Pour le Belge Louis Michel, également libéral et ancien commissaire européen au Développement et à l’Aide humanitaire, un tel discours confine à l’hypocrisie. "Réclamer l’accord de tous les Etats du monde revient à tuer l’idée même de la taxe, a-t-il dit. L’important est de se coordonner entre acteurs économiques au sein du G20 (groupe réunissant les vingt plus grandes puissances économiques mondiales, NdlR). Je suis un chaud partisan de cette taxe qui est essentielle à un moment où tous les progrès enregistrés par les pays en voie de développement sont en train d’être anéantis".

Résumant la situation, le Français Pascal Canfin (Verts) a rappelé qu’il était clair aujourd’hui qu’une grande partie de la solution aux crises économique et écologique passait par la levée de nouveaux impôts. "La question est de savoir de quel type ils seront, a-t-il poursuivi. On peut difficilement taxer les PME, créatrice d’emplois, et les ménages, déjà lourdement sollicités. Une taxe sur les transactions financières serait la solution la moins douloureuse et celle qui aurait le moins de conséquences négatives en termes de compétitivité. Il est évident qu’il vaudrait mieux qu’elle soit appliquée dans un cadre international mais y renoncer parce que, par exemple, les Etats-Unis ne suivent pas, serait s’aligner sur le plus petit dénominateur commun et renoncer au leadership. L’Union européenne peut agir seule. Les flux financiers partent et puis reviennent. Techniquement, il est possible d’assurer leur traçabilité et l’on peut exiger que si la taxe n’a pas été payée à un moment, elle le soit à un autre".
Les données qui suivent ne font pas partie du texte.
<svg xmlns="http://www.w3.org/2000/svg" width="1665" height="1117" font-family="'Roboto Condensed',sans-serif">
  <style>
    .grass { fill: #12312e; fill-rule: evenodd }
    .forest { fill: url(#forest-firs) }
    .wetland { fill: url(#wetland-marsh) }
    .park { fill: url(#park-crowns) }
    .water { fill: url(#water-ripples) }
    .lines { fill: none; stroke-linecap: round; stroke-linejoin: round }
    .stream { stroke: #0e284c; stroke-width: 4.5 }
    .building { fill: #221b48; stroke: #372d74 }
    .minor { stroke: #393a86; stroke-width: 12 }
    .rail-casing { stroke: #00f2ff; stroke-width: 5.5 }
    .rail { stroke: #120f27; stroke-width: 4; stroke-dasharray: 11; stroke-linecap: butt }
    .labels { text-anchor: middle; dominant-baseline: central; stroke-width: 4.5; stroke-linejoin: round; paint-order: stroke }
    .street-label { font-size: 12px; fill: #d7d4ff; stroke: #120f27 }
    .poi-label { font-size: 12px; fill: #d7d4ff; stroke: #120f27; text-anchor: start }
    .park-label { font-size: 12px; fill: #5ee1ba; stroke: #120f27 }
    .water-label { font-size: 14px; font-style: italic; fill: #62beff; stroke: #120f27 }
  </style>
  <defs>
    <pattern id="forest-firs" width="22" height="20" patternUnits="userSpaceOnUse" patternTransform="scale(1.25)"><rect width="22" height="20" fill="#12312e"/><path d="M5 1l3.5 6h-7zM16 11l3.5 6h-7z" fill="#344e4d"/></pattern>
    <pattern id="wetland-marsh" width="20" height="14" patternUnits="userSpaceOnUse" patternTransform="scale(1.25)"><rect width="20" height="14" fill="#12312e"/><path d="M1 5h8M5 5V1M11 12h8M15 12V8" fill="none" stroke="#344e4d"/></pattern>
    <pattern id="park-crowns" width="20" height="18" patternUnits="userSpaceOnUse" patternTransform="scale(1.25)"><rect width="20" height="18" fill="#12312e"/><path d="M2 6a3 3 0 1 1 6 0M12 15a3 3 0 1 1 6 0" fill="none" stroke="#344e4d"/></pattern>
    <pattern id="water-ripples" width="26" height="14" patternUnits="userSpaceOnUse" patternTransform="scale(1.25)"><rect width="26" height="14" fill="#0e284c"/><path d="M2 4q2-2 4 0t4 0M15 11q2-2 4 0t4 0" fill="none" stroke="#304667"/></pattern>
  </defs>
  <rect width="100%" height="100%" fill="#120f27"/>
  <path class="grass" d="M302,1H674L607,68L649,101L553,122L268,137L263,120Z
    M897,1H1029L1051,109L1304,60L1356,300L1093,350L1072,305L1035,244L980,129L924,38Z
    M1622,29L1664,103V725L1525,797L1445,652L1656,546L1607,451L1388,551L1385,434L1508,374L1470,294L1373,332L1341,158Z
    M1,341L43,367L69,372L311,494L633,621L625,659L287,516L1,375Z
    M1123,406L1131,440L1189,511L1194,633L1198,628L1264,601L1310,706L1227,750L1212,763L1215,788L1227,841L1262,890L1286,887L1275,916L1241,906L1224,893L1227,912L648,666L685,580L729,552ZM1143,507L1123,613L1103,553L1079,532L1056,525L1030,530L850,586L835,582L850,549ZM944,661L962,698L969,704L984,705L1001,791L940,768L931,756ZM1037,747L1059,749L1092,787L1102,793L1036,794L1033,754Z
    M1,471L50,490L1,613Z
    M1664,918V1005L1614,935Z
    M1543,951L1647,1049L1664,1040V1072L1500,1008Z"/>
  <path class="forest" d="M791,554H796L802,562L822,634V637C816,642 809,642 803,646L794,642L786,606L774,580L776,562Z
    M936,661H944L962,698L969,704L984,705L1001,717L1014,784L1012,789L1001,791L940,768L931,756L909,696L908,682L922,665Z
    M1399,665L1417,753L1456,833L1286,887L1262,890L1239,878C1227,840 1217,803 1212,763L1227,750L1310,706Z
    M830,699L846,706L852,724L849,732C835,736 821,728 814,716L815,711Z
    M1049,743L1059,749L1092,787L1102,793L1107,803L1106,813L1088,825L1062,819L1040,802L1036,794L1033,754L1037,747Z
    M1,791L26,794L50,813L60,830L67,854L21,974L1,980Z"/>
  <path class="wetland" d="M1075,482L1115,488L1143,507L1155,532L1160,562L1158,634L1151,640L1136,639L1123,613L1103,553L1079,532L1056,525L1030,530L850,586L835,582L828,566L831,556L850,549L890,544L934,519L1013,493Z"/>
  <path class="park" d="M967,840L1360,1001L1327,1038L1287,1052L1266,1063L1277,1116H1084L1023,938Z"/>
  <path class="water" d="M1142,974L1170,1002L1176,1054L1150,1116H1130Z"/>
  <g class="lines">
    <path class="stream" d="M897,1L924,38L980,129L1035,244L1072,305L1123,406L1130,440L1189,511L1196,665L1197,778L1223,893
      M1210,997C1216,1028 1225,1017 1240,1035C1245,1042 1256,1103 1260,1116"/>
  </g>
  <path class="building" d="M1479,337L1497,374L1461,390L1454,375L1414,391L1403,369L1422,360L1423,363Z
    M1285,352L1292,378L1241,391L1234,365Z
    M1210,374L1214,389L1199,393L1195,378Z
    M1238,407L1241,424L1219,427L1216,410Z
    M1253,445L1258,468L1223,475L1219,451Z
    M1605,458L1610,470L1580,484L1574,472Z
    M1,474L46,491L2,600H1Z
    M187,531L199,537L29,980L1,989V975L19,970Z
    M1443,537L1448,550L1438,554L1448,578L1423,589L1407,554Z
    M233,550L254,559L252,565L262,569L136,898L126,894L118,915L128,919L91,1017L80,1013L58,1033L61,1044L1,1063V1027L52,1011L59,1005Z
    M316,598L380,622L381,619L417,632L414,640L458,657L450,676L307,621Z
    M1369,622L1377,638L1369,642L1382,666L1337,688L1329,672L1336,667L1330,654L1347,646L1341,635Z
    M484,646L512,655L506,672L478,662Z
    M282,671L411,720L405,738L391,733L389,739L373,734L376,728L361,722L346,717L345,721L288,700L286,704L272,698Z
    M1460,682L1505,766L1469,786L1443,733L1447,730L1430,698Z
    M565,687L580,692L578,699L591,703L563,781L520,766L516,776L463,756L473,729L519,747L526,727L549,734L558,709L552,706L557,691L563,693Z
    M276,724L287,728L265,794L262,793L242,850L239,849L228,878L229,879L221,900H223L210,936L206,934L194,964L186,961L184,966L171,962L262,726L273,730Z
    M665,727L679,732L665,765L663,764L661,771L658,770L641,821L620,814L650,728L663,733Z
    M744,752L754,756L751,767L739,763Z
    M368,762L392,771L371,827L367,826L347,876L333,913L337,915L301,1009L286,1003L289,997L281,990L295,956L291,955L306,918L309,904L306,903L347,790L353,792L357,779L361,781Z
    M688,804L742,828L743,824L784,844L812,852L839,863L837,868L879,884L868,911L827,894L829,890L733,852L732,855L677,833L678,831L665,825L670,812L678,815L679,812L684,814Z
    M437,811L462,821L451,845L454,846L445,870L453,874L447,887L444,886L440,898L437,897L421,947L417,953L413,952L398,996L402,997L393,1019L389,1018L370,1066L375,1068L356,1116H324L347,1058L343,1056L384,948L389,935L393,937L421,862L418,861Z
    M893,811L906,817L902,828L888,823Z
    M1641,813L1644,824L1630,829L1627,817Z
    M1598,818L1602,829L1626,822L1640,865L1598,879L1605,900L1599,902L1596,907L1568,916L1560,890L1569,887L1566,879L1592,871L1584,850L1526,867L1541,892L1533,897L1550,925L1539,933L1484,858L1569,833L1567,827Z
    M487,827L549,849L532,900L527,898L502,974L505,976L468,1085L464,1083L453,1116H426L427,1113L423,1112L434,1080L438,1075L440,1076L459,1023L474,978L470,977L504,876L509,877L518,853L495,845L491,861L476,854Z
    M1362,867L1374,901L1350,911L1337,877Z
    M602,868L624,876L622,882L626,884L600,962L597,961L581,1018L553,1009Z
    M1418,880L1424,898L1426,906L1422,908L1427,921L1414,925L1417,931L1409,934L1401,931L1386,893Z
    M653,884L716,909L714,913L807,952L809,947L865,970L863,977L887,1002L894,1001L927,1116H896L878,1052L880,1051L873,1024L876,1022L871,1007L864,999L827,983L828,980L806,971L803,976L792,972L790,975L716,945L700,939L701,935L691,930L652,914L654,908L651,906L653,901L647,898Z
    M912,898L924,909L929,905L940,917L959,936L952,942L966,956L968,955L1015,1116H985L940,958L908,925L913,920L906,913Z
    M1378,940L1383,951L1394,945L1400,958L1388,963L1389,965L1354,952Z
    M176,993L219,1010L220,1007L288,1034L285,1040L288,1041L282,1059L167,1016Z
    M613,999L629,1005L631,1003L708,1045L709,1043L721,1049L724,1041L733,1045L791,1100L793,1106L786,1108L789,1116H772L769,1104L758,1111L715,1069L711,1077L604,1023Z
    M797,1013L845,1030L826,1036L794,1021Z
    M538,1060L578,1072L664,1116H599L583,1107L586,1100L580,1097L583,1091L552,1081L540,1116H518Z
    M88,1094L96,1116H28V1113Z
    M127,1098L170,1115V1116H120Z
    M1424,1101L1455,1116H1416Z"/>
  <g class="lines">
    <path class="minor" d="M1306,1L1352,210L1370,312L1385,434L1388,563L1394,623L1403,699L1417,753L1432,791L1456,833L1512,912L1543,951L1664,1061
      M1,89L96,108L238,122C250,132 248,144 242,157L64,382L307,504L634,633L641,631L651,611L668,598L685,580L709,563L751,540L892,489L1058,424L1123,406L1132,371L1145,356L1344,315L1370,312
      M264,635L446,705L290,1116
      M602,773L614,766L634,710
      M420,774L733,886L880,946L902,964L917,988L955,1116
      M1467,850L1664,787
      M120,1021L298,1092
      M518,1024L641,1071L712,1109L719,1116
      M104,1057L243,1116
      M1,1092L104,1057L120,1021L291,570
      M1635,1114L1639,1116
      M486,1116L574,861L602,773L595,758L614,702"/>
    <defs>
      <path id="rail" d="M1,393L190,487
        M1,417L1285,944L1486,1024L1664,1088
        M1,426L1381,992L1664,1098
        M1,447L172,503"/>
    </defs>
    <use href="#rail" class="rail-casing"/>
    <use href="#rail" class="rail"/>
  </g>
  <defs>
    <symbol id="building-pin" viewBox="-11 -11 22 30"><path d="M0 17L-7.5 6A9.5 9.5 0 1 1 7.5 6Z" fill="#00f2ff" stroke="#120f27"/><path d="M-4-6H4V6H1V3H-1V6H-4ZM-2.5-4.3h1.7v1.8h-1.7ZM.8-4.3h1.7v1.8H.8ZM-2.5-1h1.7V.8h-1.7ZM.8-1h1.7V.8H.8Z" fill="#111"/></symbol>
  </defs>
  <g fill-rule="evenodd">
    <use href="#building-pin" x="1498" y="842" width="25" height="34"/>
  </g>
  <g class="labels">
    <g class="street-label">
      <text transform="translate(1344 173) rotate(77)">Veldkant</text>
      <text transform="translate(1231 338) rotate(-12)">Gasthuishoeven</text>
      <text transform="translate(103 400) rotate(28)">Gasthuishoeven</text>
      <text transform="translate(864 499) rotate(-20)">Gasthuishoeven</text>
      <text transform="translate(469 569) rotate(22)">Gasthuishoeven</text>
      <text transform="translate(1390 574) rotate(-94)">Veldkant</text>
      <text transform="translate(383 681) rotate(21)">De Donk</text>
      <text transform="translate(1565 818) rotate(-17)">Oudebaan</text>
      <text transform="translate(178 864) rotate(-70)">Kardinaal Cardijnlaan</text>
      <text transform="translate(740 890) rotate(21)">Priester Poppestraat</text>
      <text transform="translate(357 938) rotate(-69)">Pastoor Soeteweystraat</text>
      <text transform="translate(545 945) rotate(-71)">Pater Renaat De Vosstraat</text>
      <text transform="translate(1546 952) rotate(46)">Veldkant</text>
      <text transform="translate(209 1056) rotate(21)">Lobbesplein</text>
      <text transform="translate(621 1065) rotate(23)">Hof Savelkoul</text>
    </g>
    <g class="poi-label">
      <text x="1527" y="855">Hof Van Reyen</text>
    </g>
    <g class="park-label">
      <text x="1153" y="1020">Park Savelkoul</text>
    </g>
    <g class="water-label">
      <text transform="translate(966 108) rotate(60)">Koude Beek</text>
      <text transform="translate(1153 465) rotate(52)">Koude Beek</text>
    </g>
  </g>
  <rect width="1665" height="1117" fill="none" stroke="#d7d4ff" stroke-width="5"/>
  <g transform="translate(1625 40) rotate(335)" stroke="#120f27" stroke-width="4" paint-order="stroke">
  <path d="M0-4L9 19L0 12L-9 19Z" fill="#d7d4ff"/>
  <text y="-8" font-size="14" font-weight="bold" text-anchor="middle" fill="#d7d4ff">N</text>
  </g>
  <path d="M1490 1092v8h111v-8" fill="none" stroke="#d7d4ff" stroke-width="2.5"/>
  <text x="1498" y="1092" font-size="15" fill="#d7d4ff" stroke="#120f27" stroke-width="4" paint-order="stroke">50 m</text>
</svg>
Soumise au vote des eurodéputés ce mardi, la résolution qui a été débattue lundi soir réclame en tout cas que la Commission européenne s’empare de la question et procède à une étude d’impact. Le commissaire à l’Union douanière et à la Fiscalité Algirdas Semeta a déjà annoncé qu’il veillerait à ce qu’elle ne soit pas néfaste au secteur financier et n’entraîne pas le déplacement des transactions vers d’autres régions du monde. Des propos jugés "timorés" par Louis Michel.